A common method could be to select (odd) $\mu$ at random in some appropriate interval until $\gcd(\mu,\phi)=1$ is satisfied. In the context of RSA, it is fine (if we ignore performance an interoperability issues) to choose an RSA exponent at random in $[3\dots\phi-3]$ that is coprime with $\phi=(p−1)(q−1)$.

Another option would to restrict to prime $\mu$, which increases the odds that $\gcd(\mu,\phi)=1$: for random choice of large primes $p$ and $q$, a moderate prime $\mu$ has odds $({\mu-2\over\mu-1})^2$ to be acceptable. For example, $\mu=65537$ (the most common choice for RSA) would likely be fine.

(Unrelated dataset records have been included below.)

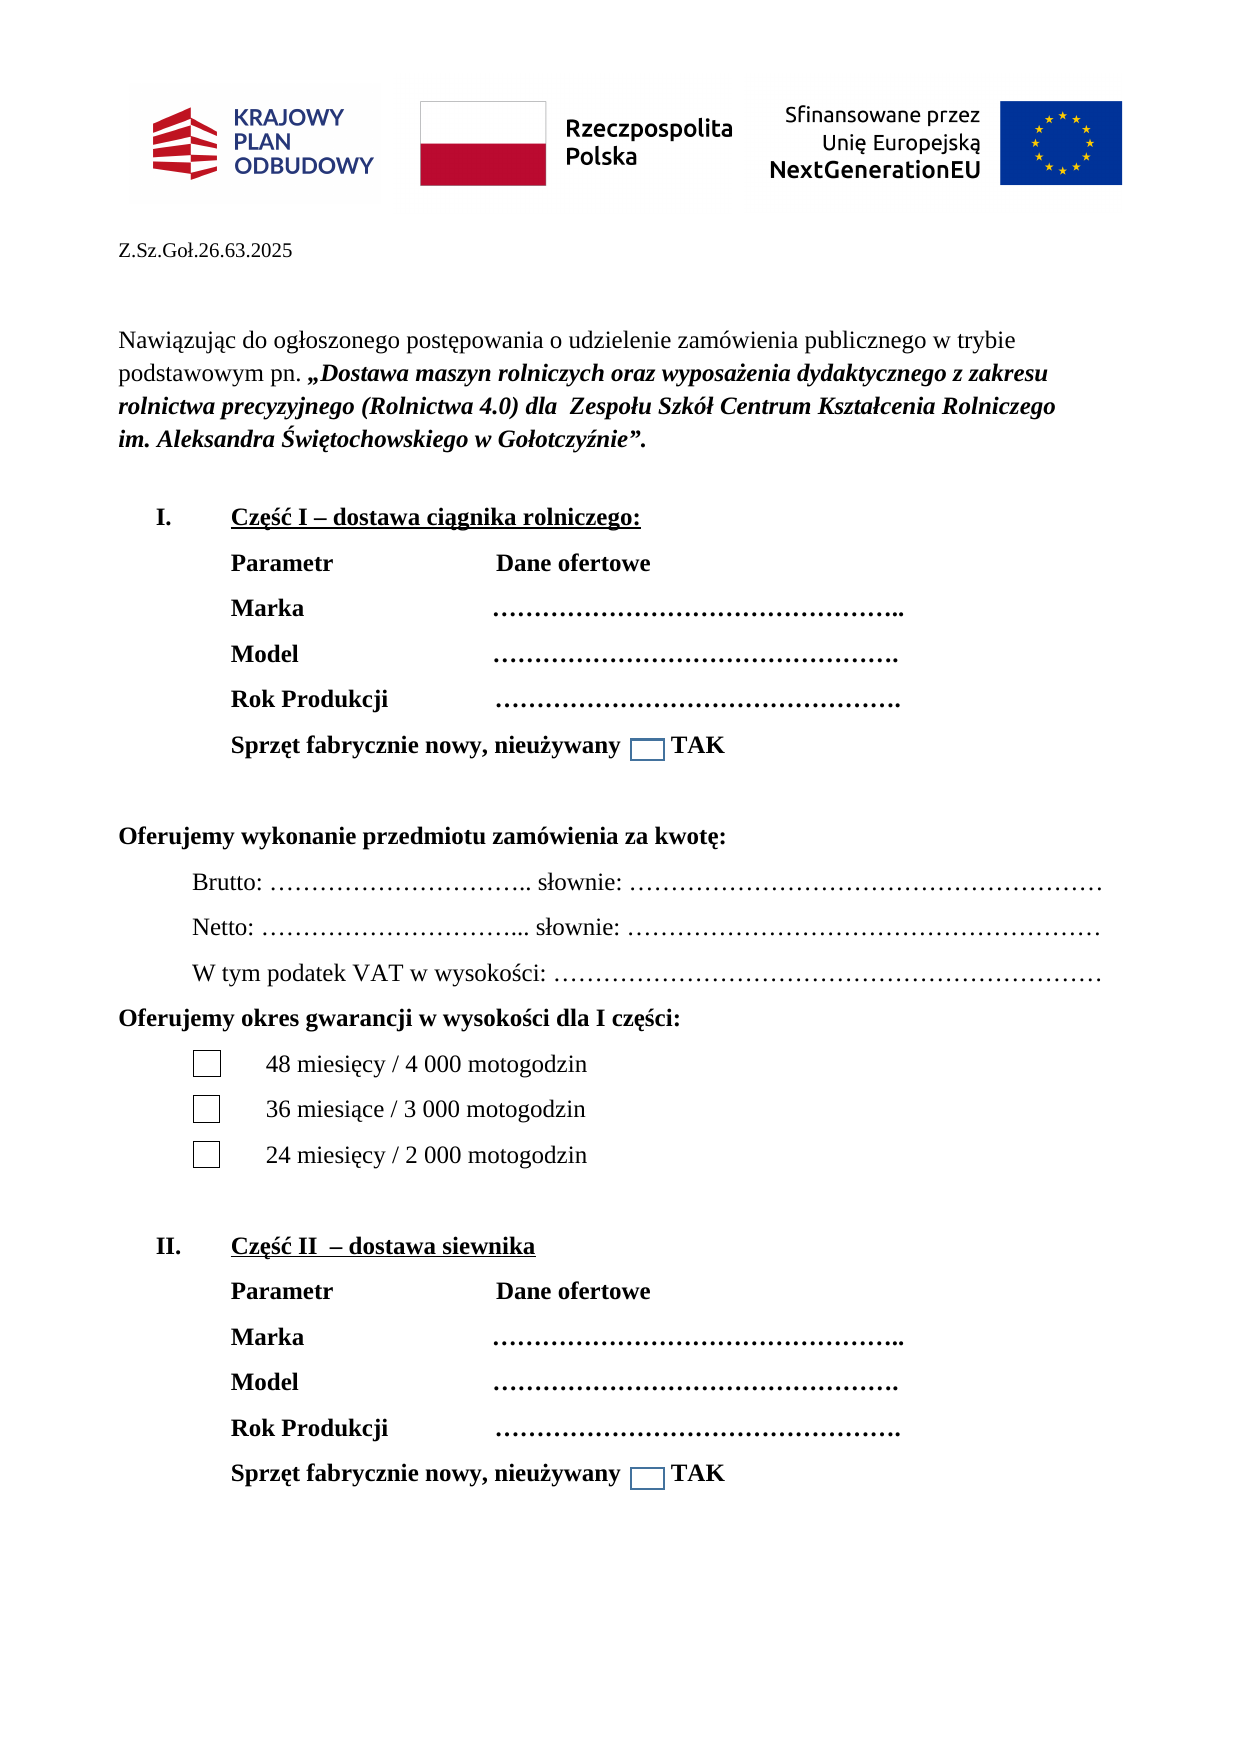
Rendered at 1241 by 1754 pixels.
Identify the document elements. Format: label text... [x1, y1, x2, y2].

text Brutto: ………………………….. słownie: ………………………………………………… [118, 867, 1122, 895]
list Część I – dostawa ciągnika rolniczego: [156, 502, 1122, 531]
text Netto: …………………………... słownie: ………………………………………………… [118, 912, 1122, 941]
text Oferujemy wykonanie przedmiotu zamówienia za kwotę: [118, 821, 1122, 850]
text Sprzęt fabrycznie nowy, nieużywany TAK [231, 730, 1122, 759]
text W tym podatek VAT w wysokości: ………………………………………………………… [118, 958, 1122, 986]
text Parametr Dane ofertowe [231, 548, 1122, 577]
list Część II – dostawa siewnika [156, 1231, 1122, 1259]
text Parametr Dane ofertowe [231, 1276, 1122, 1305]
text Rok Produkcji …………………………………………. [231, 1413, 1122, 1442]
text Rok Produkcji …………………………………………. [231, 684, 1122, 713]
text Marka ………………………………………….. [231, 593, 1122, 622]
text Marka ………………………………………….. [231, 1322, 1122, 1351]
text Sprzęt fabrycznie nowy, nieużywany TAK [231, 1458, 1122, 1487]
text 24 miesięcy / 2 000 motogodzin [118, 1140, 1122, 1168]
text Model …………………………………………. [231, 1367, 1122, 1396]
text 36 miesiące / 3 000 motogodzin [118, 1094, 1122, 1123]
text Oferujemy okres gwarancji w wysokości dla I części: [118, 1003, 1122, 1032]
text 48 miesięcy / 4 000 motogodzin [192, 1049, 1122, 1077]
text Model …………………………………………. [231, 639, 1122, 668]
text Nawiązując do ogłoszonego postępowania o udzielenie zamówienia publicznego w trybie podstawowym pn. „Dostawa maszyn rolniczych oraz wyposażenia dydaktycznego z zakresu rolnictwa precyzyjnego (Rolnictwa 4.0) dla Zespołu Szkół Centrum Kształcenia Rolniczego im. Aleksandra Świętochowskiego w Gołotczyźnie”. [118, 325, 1122, 453]
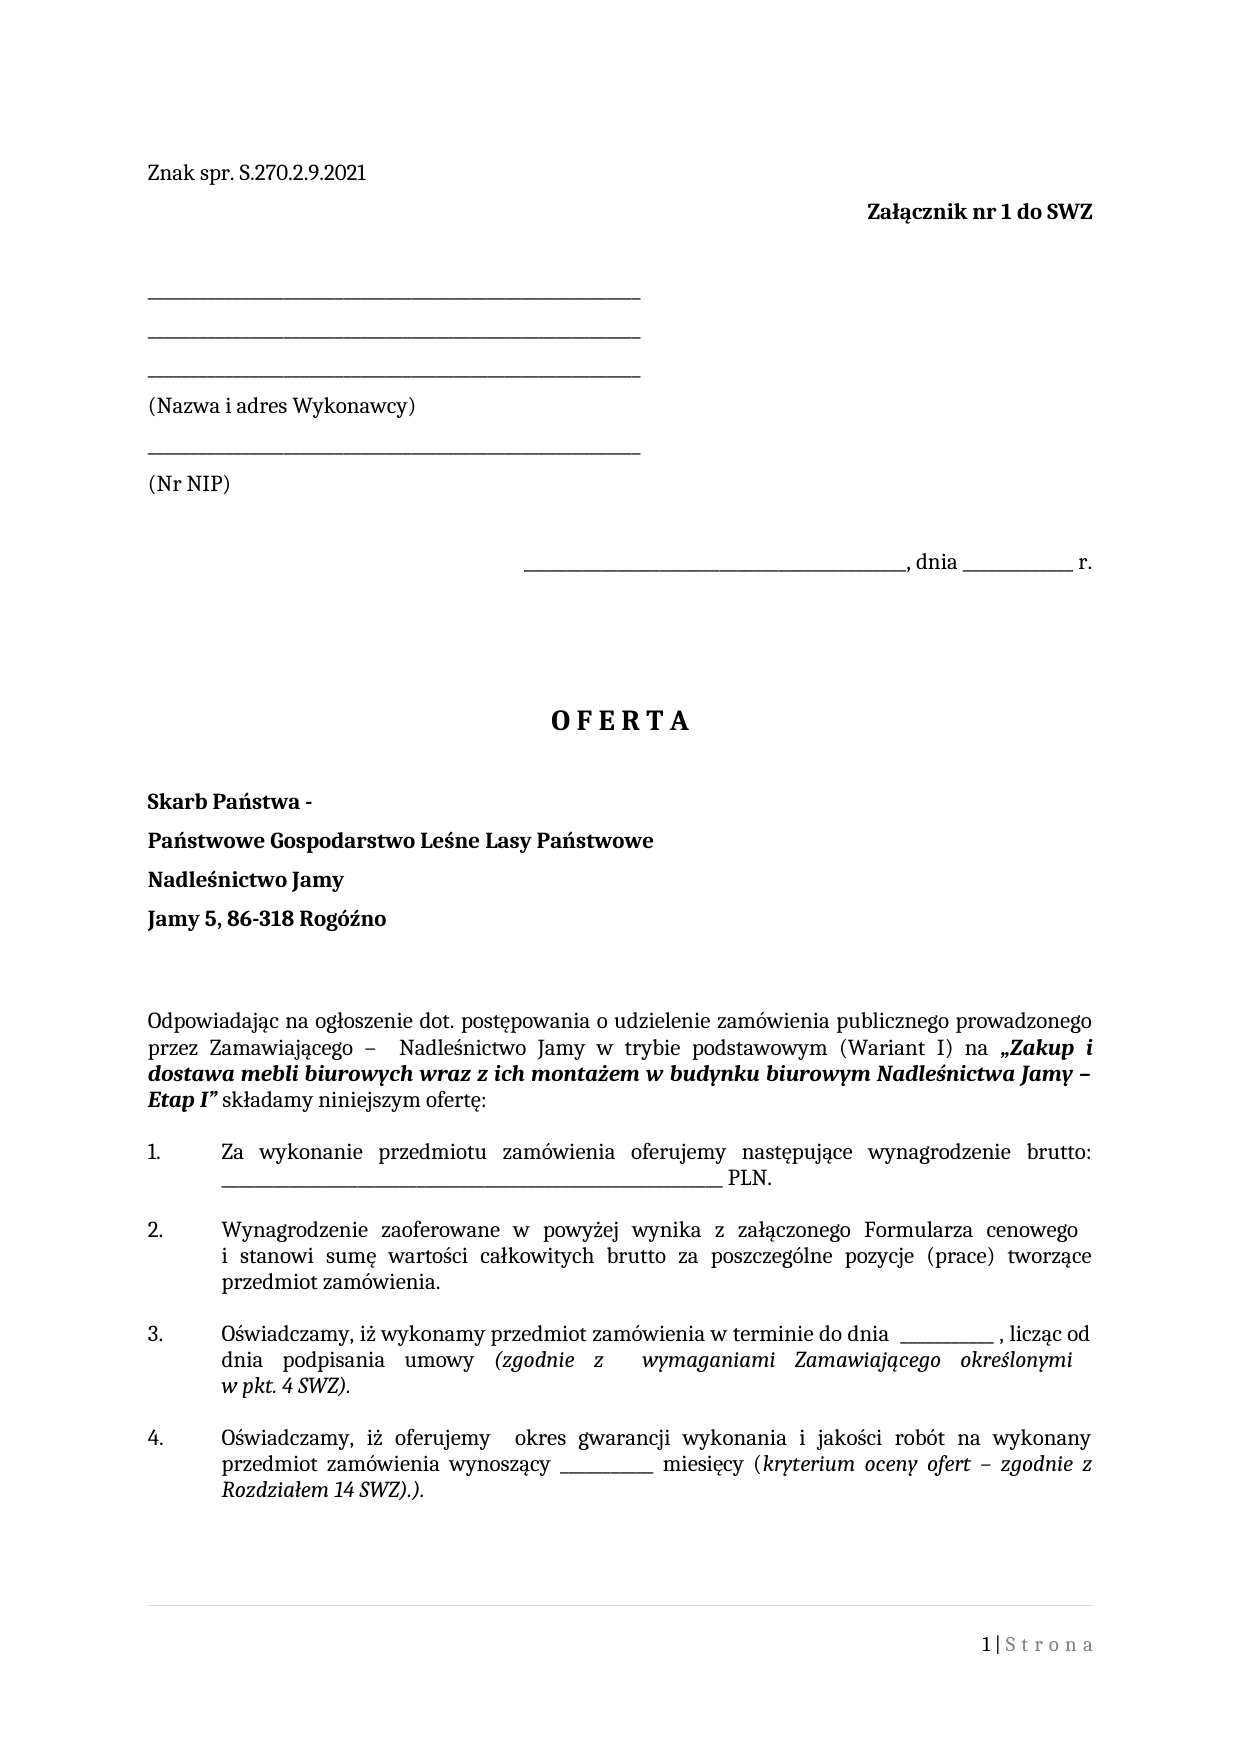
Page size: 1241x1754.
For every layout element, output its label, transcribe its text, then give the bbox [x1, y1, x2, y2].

When candidates for $\mu$ are examined in prescribed order, from the choice of $\mu$ a little information leaks about $\phi$; this is usually a non-issue.


If we somewhat must arrange that $\mu$ be chosen without knowledge of $\phi=(p-1)\cdot(q-1)$, one option is to select distinct primes $p$ and $q$ of some bit size $b$ such that $(p−1)/2$ and $(q−1)/2$ are primes; in this way, any odd $\mu$ less than $b-1$ bits verifies $\gcd(\mu,\phi)=1$.